Over the years, we've all home-brewed our games across all the versions and systems to fix the little things we personally find problematic. Maybe it's to make the game a little grungier or perhaps more heroic. Maybe the house rule is only for a specific campaign as its inclusion contributes tonally to the game. Whatever the reason, house rules make the game more your own and teach a valuable lesson: Your Fun trumps The Rules as Written - so write your own!

Context for this house rule

Dungeons & Dragons has become less and less squishy with each new edition. 5e has Death Saves, a holding pattern where just 1hp of healing has you back in the fight. Getting back in the fight is more fun for anyone knocked out early, but it can sometimes get a little silly with characters yo-yoing between "OMG I'm gonna DIE!" to "Argh! Taste my cold steel!" back to "OMG I'm bleeding out AGAIN!" to "I'm back!"... you get the idea.

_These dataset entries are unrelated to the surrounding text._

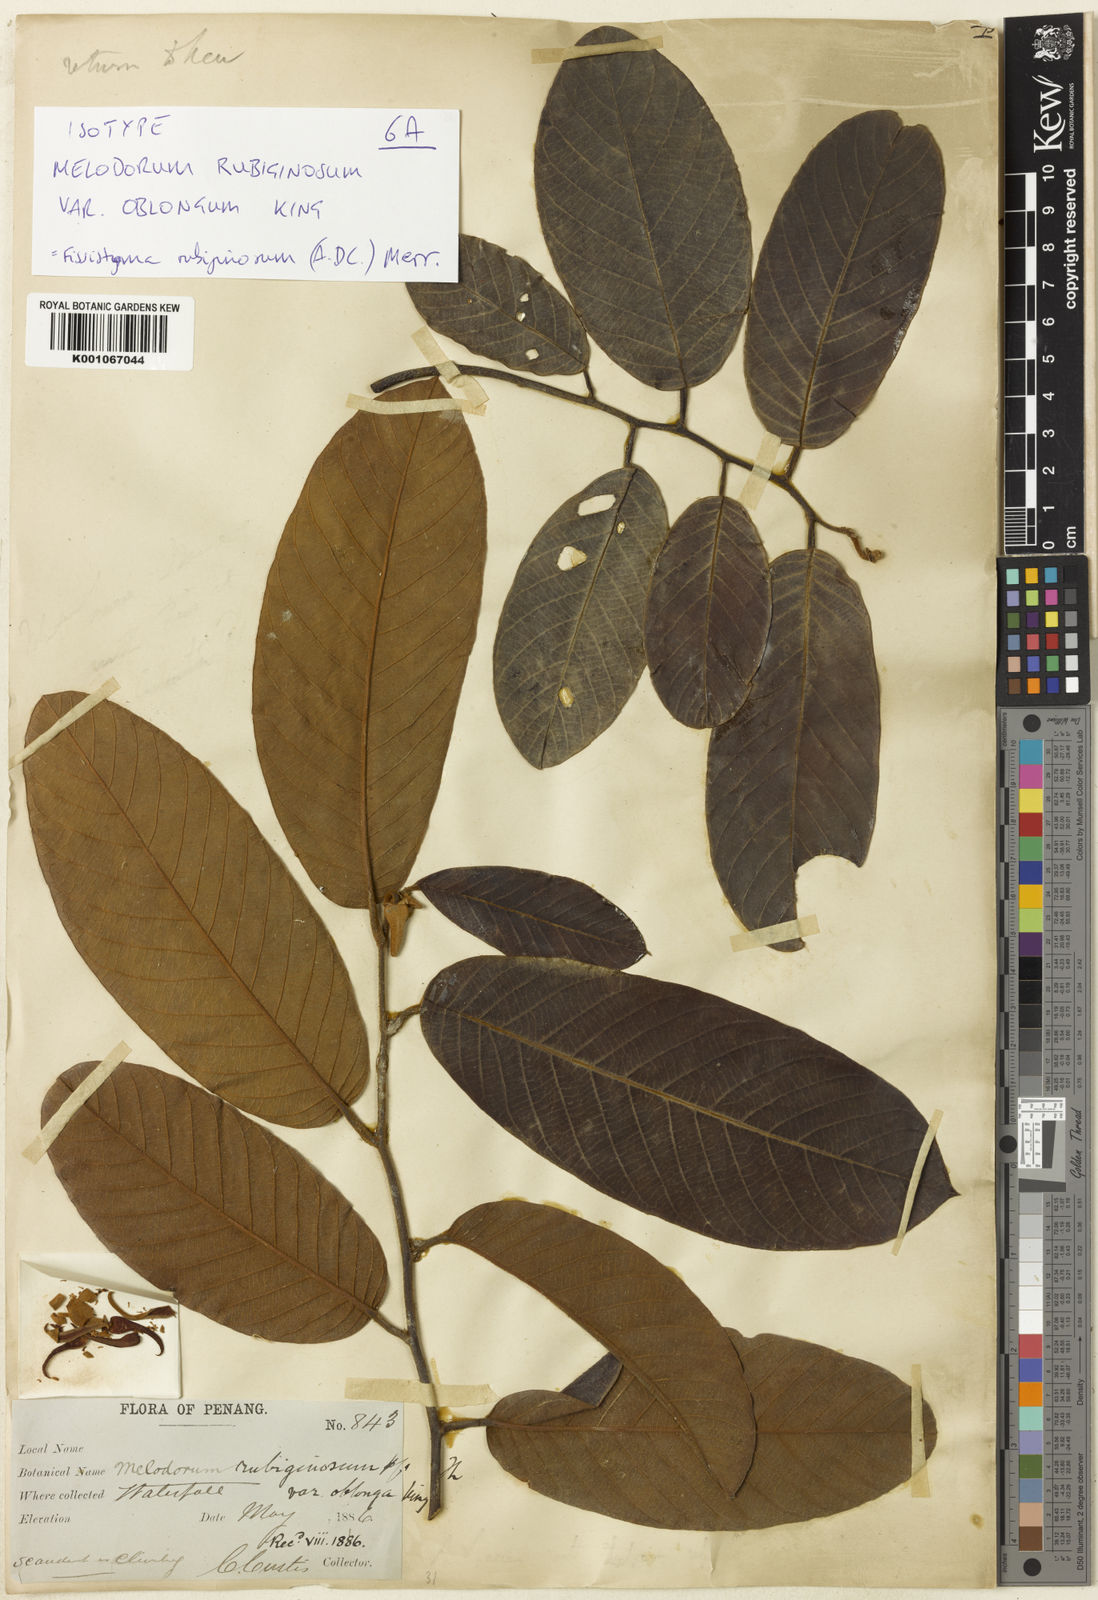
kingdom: Plantae
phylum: Tracheophyta
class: Magnoliopsida
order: Magnoliales
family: Annonaceae
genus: Fissistigma
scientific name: Fissistigma rubiginosum
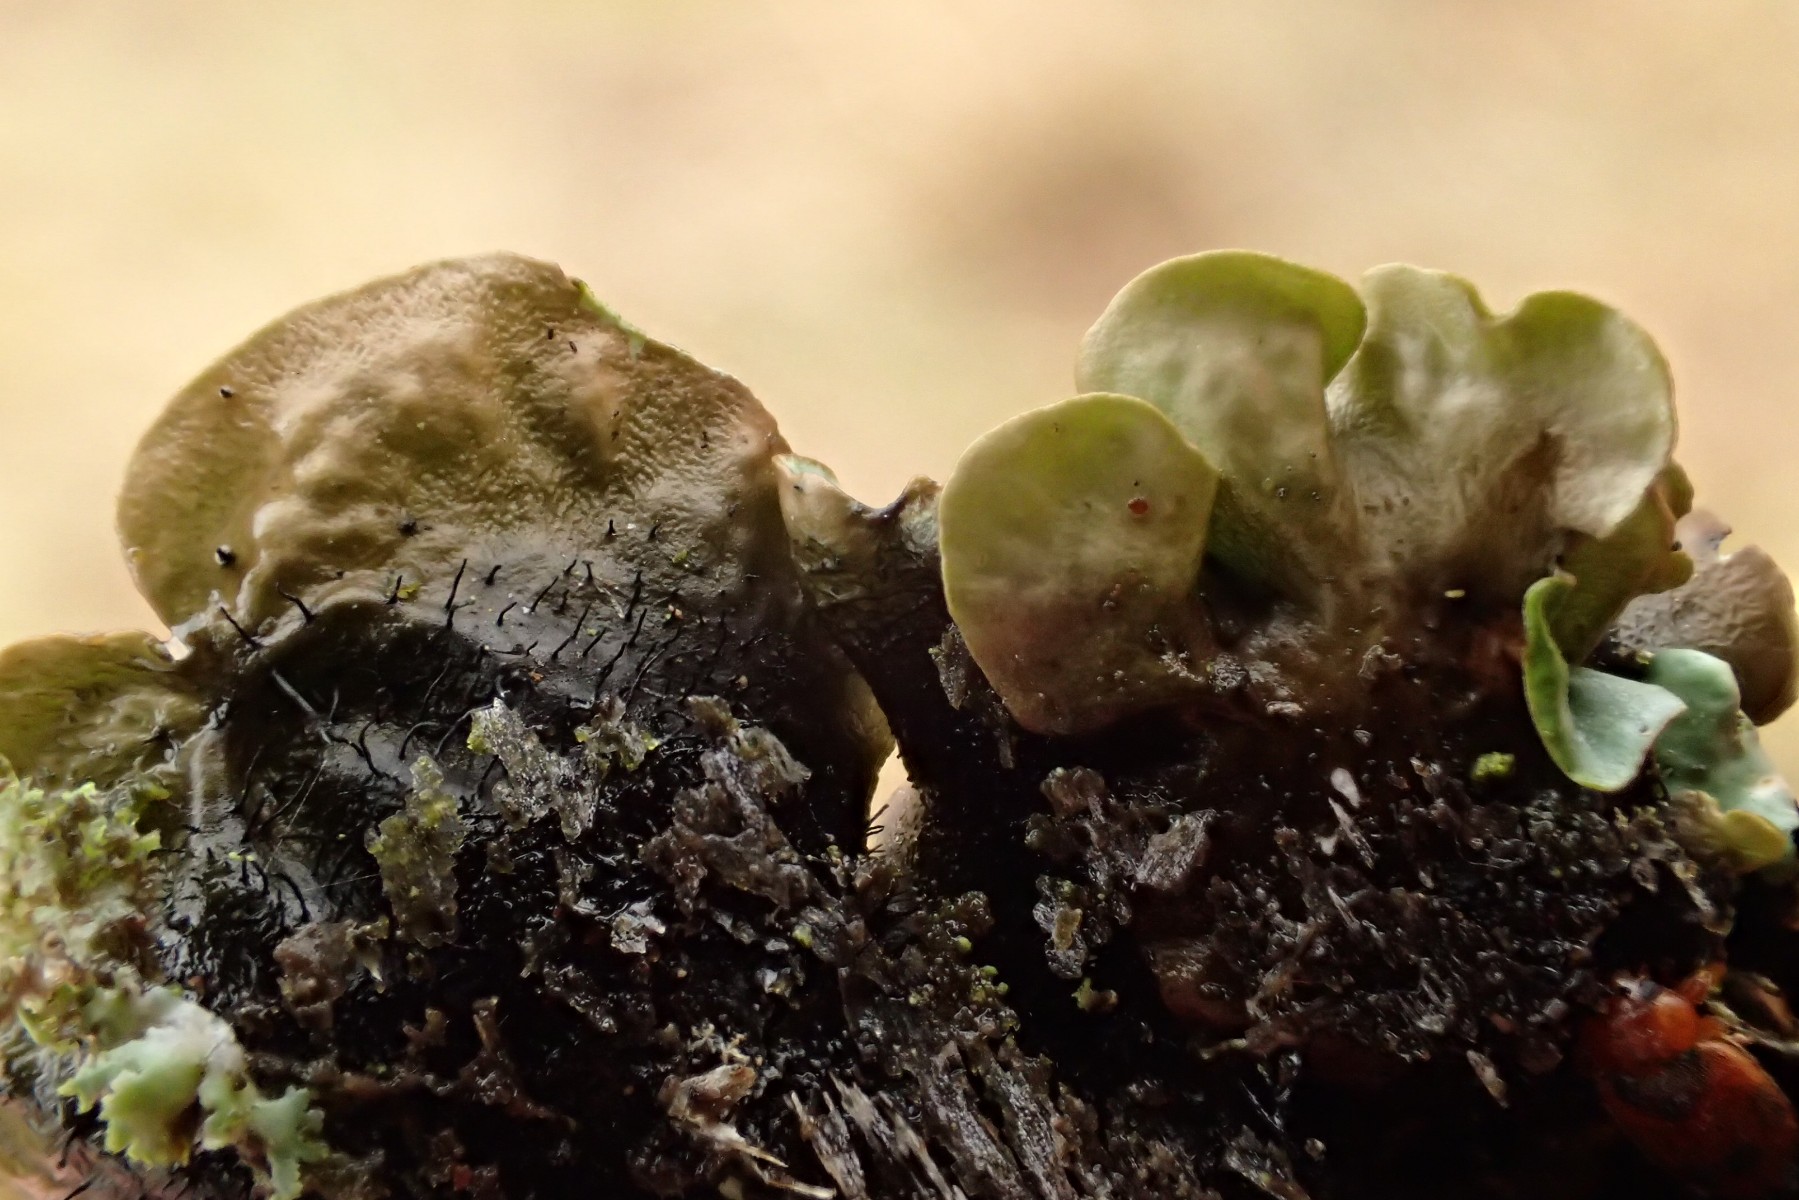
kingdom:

Hit points are, by design, an abstraction of health, vigour and have-all-my-limbs-attached that keep you perfectly capable at 1hp, no matter how many times you've been dropped this battle. This house rule addresses that.

No Mo' Yo-Yo (or 6 strikes you're out)

Summary
If you drop to 0hp…. You get a level of exhaustion when you revive.
In addition, for each failed death save… You get a level of exhaustion when you revive. These are cumulative to any exhaustion you already have and with each other.
Passing a death save means nothing in the context of this house rule.

Full explanation
When your character drops to 0hp, have that player record that they are owed +1 exhaustion level. Then, each time they fail a Death Save (up to two otherwise they're dead) have them add another exhaustion level for each failure recorded. 

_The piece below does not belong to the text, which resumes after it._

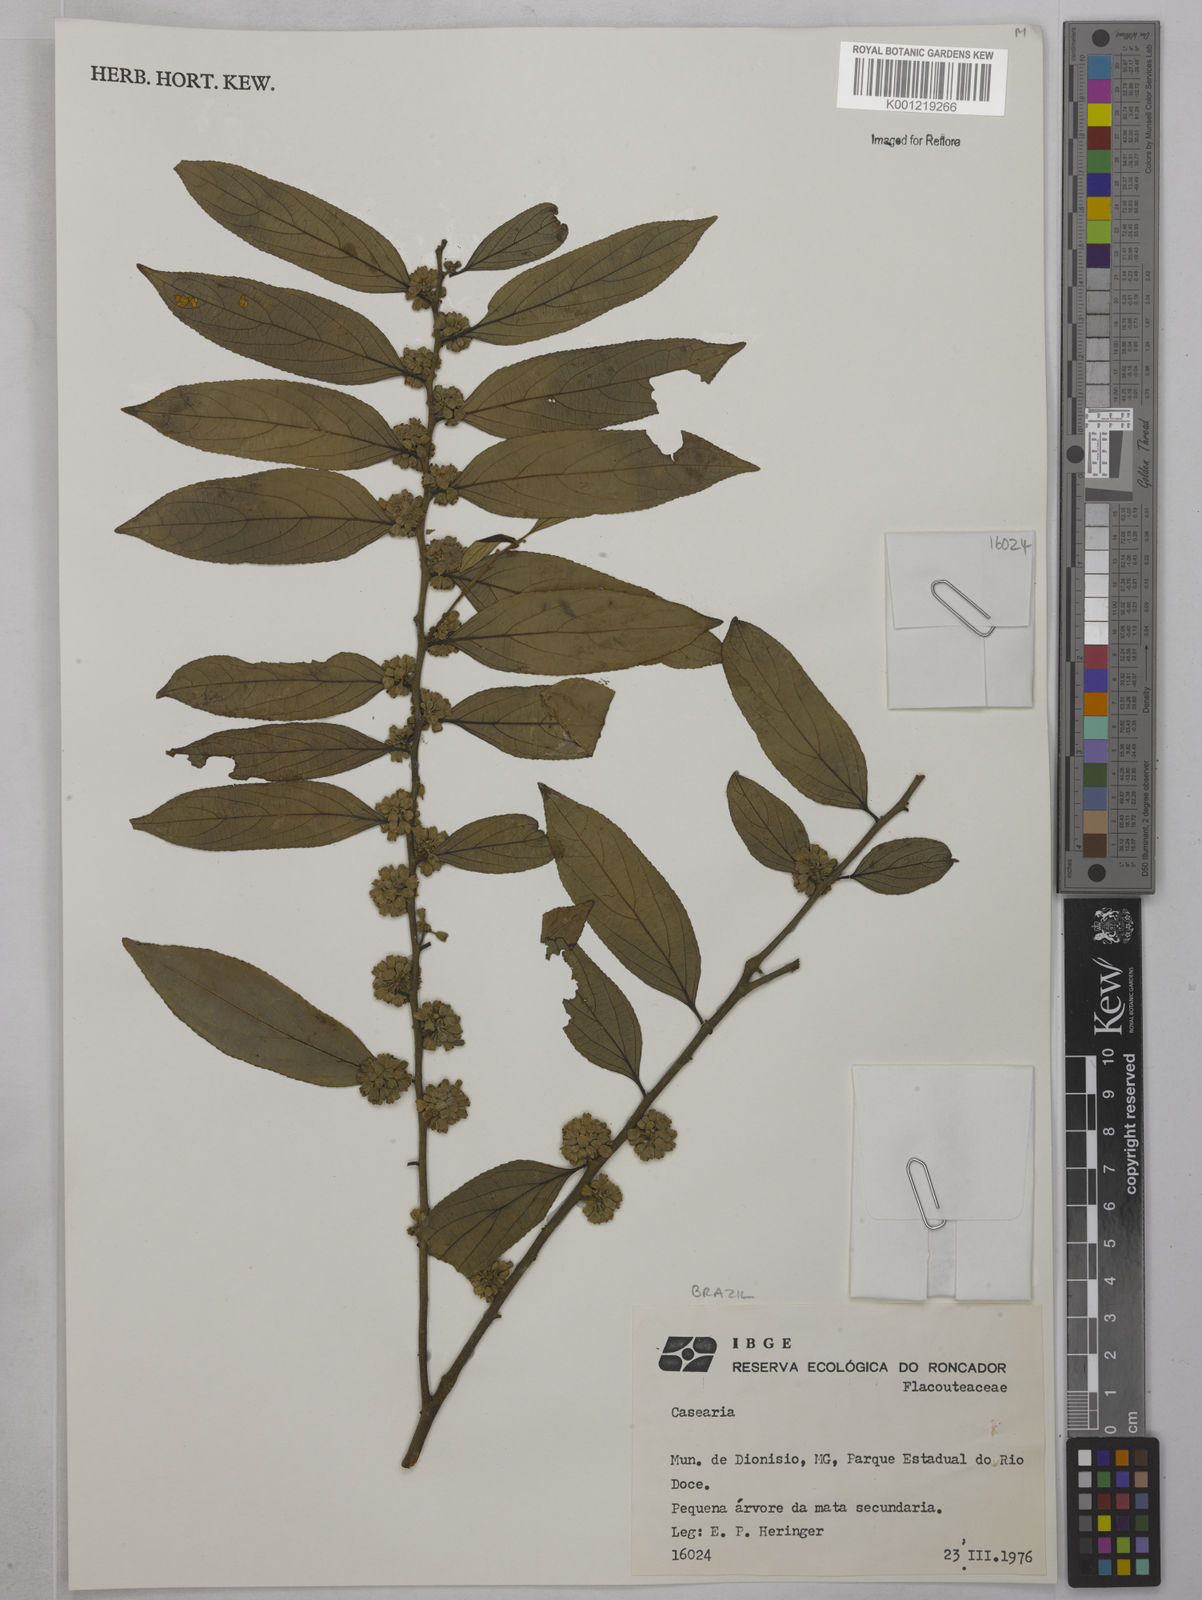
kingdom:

When (or if) they are revived, have the player add the total exhaustion they've accrued (possible maximum of 3 new levels) to their character. These levels of exhaustion are added to any the character already has, which if it totals 6, may kill him outright.

Example:
Rojek the Fighter is in a deadly fracas against a brutish bugbear. The bugbear clobbers him for so much damage that Rojek drops to 0hp (The player quietly notes he is due a level of exhaustion when/if revived).  Over the next two turns he fails one Death Save and the bugbear clobbers him for an instant Death Save failure. Rojek's player adds 2 more levels of exhaustion to the first for dropping to 0hp and makes pleading eyes with the party's cleric, his new best friend. Clarence the Cleric steps in, casts Cure Light Wounds upon him and Rojek is revived, back in the fight with 4hp and 3 levels of exhaustion.  He staggers to his feet, this going to be a rough day. 
The bugbear then hits Rojek again and does enough damage to drop him again to 0hp (The player notes he must add yet another level of exhaustion when/if he's revived again... and as long as the bugbear doesn't hit him or he fails any death saves)... he's going to be on Level 4 exhaustion. 
Rojek's player is in a tough spot... does he want to risk be revived again... although if he stays there and lets the bugbear wail on him.